◆ RECORDS FOR PROCESSING:

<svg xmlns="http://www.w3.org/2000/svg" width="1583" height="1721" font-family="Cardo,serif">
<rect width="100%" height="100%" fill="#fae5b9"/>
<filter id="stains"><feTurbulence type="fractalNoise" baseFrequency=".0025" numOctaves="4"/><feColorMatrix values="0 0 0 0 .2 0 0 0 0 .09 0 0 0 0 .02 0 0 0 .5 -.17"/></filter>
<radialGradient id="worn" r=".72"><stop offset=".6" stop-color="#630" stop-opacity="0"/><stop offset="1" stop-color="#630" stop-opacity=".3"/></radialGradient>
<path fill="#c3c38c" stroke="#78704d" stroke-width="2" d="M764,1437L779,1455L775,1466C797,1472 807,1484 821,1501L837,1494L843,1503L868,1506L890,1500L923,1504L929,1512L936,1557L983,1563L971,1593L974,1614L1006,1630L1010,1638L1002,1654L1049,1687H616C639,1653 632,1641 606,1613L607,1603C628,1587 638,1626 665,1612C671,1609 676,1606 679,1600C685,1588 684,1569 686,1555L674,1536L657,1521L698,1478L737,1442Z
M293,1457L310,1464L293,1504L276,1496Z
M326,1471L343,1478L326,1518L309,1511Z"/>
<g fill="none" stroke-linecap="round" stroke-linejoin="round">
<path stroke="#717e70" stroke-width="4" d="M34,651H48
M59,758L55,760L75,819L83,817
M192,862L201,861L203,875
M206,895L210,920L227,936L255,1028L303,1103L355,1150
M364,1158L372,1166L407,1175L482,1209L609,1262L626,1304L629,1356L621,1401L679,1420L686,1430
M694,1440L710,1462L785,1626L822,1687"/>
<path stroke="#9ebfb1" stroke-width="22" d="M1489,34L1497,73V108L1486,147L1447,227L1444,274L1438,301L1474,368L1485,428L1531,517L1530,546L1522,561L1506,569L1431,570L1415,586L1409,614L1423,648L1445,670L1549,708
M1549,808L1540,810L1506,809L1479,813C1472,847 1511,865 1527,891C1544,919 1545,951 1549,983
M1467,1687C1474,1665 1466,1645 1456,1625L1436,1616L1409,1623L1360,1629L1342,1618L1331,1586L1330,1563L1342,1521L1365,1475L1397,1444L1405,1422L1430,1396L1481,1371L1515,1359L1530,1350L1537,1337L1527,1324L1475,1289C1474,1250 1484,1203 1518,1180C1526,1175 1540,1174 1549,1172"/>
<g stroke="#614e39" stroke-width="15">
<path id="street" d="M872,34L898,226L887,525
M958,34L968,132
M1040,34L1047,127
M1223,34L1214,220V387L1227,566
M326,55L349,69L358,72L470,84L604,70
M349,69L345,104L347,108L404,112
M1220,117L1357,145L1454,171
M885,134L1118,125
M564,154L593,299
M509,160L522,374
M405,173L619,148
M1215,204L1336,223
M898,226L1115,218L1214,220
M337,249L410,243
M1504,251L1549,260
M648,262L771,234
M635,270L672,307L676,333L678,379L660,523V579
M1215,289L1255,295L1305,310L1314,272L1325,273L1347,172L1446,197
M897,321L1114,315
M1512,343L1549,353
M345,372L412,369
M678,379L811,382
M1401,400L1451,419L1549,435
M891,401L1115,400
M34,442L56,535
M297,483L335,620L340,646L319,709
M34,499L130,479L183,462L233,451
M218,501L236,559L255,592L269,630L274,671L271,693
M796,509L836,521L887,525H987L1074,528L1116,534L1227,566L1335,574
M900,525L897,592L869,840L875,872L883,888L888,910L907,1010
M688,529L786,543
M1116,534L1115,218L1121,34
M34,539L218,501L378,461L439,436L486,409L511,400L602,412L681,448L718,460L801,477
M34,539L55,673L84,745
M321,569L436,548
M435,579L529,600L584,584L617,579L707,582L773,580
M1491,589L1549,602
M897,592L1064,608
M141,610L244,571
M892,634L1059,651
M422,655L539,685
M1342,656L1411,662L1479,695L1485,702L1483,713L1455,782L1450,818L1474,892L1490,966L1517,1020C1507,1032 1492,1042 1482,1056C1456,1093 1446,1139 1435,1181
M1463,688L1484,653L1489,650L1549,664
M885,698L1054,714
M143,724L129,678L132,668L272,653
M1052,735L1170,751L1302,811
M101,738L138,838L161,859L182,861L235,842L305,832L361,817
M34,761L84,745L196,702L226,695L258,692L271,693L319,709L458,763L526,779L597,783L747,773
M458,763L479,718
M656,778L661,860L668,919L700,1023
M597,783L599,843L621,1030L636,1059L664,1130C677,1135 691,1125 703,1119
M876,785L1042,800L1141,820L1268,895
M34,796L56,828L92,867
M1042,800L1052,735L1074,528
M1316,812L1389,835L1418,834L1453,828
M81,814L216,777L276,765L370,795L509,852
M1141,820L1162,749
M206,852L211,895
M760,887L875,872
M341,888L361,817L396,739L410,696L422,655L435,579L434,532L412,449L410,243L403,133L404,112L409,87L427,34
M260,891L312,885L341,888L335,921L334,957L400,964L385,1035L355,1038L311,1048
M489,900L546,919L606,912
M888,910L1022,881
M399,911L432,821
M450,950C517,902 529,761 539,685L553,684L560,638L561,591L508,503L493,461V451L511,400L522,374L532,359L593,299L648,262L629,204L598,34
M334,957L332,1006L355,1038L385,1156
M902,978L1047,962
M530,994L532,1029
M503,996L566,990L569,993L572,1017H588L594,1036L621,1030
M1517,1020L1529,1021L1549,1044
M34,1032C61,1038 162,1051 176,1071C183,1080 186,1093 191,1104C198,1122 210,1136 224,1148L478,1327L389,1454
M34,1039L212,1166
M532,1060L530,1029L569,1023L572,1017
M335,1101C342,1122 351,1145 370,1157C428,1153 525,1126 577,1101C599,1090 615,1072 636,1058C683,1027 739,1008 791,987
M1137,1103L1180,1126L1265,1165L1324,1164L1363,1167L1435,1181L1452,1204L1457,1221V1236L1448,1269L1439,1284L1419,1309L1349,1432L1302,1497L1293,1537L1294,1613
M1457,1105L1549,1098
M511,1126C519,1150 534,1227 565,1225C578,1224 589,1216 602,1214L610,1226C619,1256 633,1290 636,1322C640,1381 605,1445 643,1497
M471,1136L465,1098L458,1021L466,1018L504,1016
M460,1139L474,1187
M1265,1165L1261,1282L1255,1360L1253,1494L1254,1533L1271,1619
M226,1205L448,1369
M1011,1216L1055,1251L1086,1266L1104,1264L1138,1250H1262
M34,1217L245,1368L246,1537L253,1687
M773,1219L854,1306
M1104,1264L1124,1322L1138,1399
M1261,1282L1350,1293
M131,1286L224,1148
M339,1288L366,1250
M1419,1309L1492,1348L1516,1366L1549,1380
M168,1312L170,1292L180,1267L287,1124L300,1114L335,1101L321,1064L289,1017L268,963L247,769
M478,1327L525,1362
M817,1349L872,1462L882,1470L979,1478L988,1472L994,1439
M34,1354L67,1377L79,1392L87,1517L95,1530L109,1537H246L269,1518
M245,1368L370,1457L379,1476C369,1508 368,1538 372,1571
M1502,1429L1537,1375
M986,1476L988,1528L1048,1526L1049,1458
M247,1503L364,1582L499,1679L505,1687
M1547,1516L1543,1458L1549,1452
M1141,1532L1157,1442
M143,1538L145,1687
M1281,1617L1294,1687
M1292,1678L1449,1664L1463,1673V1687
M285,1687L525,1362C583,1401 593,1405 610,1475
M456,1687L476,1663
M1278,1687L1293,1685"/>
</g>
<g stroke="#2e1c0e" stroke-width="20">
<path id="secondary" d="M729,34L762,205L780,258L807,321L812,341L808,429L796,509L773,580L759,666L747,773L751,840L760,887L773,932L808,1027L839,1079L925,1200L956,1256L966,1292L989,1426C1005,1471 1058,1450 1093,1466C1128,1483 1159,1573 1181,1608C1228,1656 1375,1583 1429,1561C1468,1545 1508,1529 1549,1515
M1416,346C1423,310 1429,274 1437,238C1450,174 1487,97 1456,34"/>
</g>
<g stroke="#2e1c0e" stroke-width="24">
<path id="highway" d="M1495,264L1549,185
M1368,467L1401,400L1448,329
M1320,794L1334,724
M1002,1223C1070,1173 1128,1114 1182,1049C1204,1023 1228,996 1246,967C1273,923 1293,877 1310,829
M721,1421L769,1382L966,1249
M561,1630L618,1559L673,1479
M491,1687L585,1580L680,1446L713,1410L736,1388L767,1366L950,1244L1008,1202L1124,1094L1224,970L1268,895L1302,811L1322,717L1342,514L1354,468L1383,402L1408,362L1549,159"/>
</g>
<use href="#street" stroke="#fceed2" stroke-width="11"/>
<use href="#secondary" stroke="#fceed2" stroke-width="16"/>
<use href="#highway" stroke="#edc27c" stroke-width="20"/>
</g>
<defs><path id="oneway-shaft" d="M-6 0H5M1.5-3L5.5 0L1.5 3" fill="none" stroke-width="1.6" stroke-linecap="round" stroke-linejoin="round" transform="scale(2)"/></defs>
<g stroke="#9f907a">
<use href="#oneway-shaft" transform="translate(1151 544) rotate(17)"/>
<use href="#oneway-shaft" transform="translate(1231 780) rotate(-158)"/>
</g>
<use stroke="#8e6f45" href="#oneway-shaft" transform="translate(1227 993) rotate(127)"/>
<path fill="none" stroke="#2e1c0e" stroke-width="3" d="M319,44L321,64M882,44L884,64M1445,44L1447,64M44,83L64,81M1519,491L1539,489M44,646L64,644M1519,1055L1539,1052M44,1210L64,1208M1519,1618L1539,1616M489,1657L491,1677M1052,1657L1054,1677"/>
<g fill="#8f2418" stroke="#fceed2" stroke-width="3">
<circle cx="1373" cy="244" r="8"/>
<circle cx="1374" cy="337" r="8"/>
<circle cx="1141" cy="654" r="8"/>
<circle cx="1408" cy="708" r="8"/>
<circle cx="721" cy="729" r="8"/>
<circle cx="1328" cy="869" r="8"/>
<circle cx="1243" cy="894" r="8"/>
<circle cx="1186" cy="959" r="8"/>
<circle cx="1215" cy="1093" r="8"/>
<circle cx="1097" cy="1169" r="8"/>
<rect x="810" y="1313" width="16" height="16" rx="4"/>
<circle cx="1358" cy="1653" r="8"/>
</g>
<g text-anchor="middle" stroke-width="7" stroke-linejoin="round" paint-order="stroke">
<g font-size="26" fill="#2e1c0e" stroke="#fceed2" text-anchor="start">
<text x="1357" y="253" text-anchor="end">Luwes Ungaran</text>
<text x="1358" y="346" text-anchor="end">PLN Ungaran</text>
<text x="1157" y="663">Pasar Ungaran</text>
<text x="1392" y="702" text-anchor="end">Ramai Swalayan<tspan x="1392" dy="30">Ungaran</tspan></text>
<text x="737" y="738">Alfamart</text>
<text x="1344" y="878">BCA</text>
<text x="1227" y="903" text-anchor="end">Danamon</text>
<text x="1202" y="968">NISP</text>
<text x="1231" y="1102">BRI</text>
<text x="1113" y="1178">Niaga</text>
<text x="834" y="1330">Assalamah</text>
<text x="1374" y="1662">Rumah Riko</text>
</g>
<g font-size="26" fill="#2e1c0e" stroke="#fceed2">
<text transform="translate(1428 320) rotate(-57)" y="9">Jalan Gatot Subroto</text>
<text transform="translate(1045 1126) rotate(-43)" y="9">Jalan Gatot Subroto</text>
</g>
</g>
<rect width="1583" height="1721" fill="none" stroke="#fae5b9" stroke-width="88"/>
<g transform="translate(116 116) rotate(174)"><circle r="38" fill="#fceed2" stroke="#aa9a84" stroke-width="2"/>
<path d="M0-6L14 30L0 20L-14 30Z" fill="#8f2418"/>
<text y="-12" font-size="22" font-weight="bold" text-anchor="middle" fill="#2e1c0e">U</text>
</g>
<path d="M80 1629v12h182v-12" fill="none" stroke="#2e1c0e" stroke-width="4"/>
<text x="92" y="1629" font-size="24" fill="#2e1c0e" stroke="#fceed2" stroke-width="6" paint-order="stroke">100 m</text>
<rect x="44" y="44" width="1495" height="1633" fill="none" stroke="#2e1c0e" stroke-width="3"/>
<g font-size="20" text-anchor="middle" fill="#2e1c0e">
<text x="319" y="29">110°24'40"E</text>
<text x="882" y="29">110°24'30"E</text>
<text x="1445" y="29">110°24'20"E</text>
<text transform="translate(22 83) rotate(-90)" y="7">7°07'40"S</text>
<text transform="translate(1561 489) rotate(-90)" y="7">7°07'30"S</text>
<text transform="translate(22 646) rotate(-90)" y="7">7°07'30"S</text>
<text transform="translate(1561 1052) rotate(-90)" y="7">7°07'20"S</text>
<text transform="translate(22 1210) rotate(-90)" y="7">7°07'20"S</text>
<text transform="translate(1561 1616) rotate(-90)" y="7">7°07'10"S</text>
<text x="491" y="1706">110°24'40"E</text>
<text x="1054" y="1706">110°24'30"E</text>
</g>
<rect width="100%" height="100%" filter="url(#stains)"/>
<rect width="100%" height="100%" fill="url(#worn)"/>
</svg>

◆ WHAT TO PRODUCE: Reproduce each line of the material in which the string "worn" occurs.

◆ COMPLETED EXERCISE:
<radialGradient id="worn" r=".72"><stop offset=".6" stop-color="#630" stop-opacity="0"/><stop offset="1" stop-color="#630" stop-opacity=".3"/></radialGradient>
<rect width="100%" height="100%" fill="url(#worn)"/>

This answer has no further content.